→ **To do**:
1) Decide whether each statement agrees with the passage on linezolid and bone-particle cylinders. Answer yes or no for each, and quote the words from the passage that settle it.
(a) The mesh cylinders were soaked in linezolid for 1, 24 and 48 hours.
(b) The cylinders were moved into fresh broth every 48 hours.
(c) In the second step, the broth held 15 μg/ml of drug on day 2.
2) Carry on the passage on linezolid and bone-particle cylinders, starting right after its last sentence.

At a first step, sterile mesh cylinders containing bone particles of the femoral head of healthy volunteers (MCB) were impregnated into 3mg/ml linezolid for 1, 24 and 48 hours. Then log-phase inocula of 103, 105 and 107cfu/ml were exposed to MCB at 370C for 8 days with regular readings of bacterial growth. MCB were transferred into fresh Muller-Hinton Broth (MHB) every 24h to avoid material corrosion. At a second step, to simulate the ability of the system against biofilm-coated MCB, MCB without linezolid were incubated with 103 and 105 cfu/ml for 1 and 24h. MCB were daily transferred into fresh MHB containing 100μg/ml on day 1, 15 μg/ml on day 2, 3 μg/ml on day 3 and 0.5 μg/ml on day 4.

(Pose estimation data)
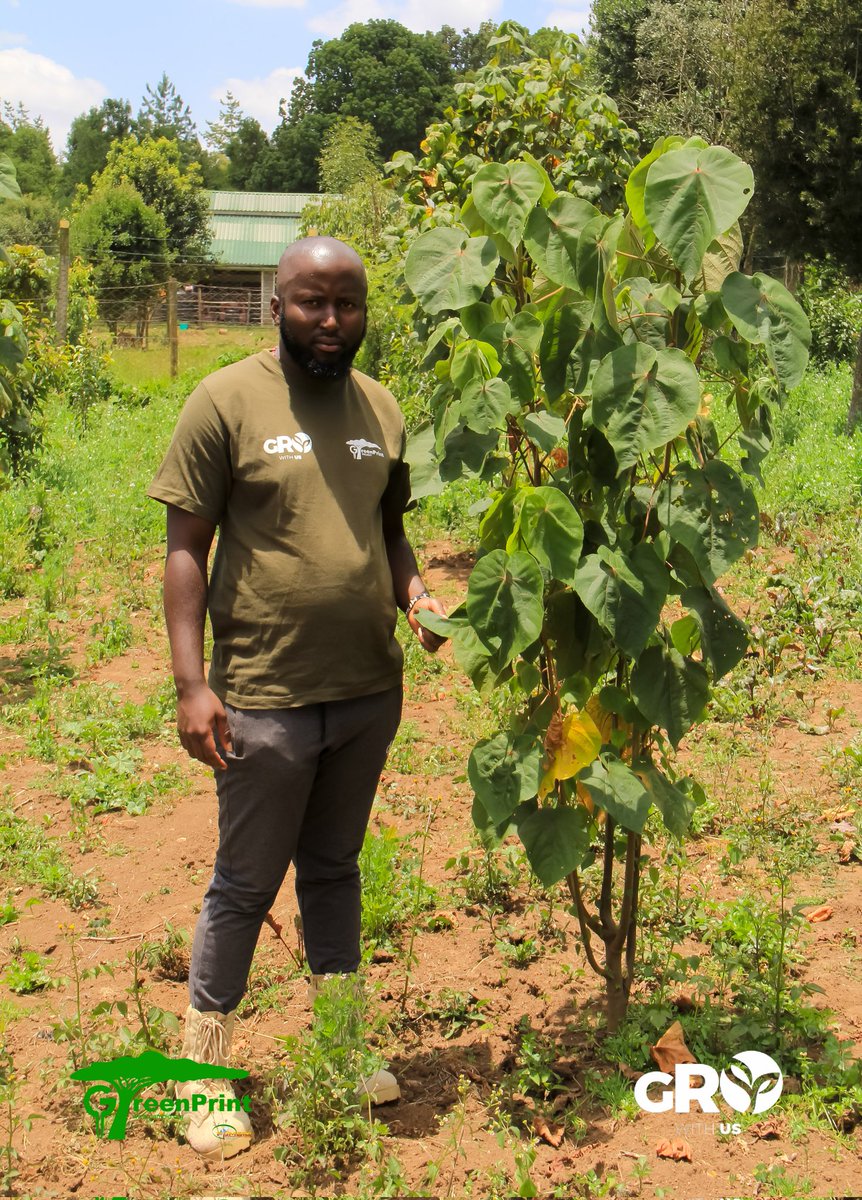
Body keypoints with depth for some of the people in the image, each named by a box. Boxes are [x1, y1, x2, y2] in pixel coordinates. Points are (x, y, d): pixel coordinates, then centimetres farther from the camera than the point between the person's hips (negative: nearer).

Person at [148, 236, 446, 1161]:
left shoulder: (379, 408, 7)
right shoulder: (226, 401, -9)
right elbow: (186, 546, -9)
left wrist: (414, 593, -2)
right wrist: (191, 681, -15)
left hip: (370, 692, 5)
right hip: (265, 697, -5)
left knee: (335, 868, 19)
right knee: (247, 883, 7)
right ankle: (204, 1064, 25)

==

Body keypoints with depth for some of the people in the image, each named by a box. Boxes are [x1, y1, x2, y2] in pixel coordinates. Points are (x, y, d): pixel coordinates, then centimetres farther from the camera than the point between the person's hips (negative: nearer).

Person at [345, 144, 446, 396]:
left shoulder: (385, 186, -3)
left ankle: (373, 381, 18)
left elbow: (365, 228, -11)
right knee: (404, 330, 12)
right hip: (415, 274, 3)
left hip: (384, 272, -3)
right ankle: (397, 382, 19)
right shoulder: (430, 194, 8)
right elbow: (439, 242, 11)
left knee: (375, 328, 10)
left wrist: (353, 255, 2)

...

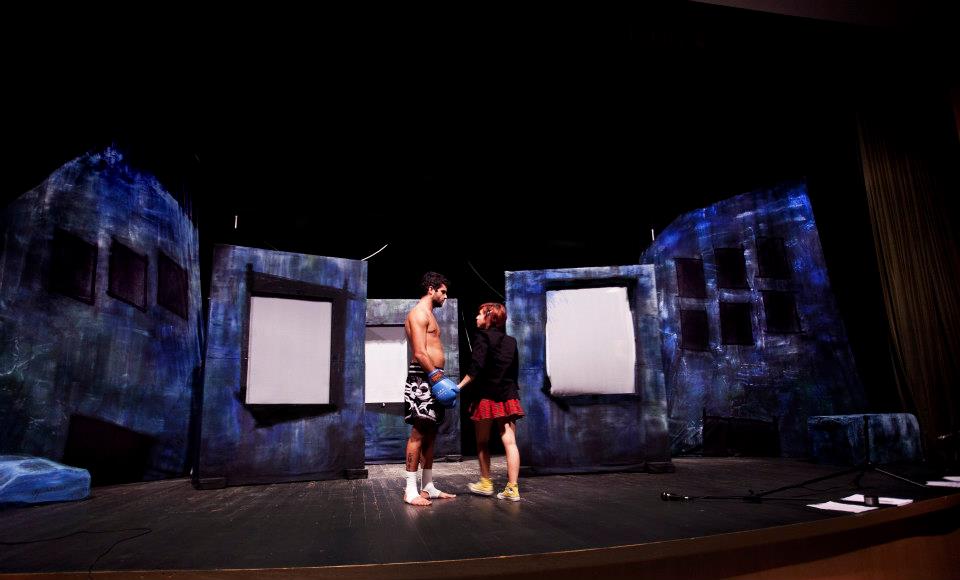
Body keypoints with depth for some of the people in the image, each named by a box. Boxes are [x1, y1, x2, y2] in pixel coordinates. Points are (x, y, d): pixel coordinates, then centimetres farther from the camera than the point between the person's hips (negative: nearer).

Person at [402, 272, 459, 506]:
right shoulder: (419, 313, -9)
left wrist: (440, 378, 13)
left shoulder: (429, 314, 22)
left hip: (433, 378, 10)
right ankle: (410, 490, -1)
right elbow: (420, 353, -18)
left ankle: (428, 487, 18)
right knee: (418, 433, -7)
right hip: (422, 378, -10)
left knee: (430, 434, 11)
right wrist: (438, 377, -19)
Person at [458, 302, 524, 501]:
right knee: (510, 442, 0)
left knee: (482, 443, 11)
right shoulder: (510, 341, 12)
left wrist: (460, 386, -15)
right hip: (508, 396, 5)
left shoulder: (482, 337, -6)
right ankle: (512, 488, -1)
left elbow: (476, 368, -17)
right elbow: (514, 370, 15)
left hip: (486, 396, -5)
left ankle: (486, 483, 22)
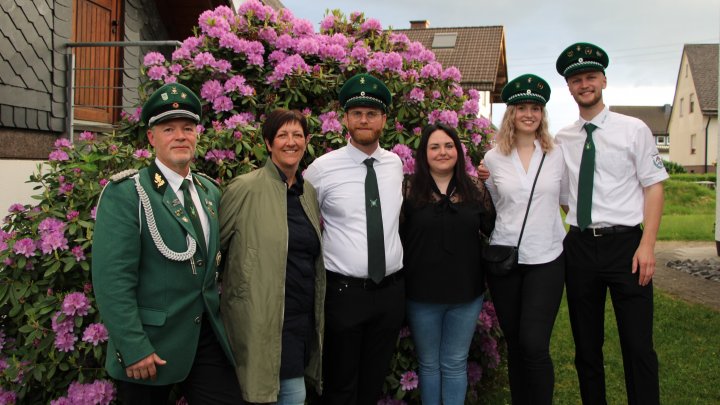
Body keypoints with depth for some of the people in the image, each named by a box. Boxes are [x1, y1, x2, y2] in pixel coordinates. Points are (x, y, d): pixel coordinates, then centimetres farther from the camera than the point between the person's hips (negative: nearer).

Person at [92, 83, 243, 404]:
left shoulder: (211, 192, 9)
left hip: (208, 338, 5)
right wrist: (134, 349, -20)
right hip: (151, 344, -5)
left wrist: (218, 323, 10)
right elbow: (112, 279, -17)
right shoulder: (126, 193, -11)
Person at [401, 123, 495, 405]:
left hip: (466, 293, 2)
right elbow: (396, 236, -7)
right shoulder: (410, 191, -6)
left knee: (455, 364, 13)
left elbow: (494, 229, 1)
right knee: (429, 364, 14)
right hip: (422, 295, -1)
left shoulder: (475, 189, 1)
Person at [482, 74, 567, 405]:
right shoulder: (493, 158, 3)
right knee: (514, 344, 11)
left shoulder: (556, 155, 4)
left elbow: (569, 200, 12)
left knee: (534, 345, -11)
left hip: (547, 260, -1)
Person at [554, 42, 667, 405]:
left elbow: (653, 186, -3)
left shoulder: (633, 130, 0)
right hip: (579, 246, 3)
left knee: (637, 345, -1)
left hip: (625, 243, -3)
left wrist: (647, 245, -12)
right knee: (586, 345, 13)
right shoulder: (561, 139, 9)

→ **Responses by item number**:
1)
(a) Yes: "impregnated into 3mg/ml linezolid for 1, 24 and 48 hours"
(b) No: "MCB were transferred into fresh Muller-Hinton Broth (MHB) every 24h to avoid material corrosion"
(c) Yes: "15 μg/ml on day 2"

2)
24h linezolid impregnated MCB achieved rapid bacterial killing of the 105 cfu/ml bacterial suspension followed by re-growth (Figure, n= 5). Similar results were observed for 1h and 48h impregnation and for both tested inocula. When biofilm-coated MCB generated by 24h exposure to 105 cfu/ml were exposed to linezolid, rapid bacterial killing was achieved followed by re-growth.

Linezolid local elution may inhibit biofilm-producing MRSE only when locally eluted concentrations exceed 10μg/ml.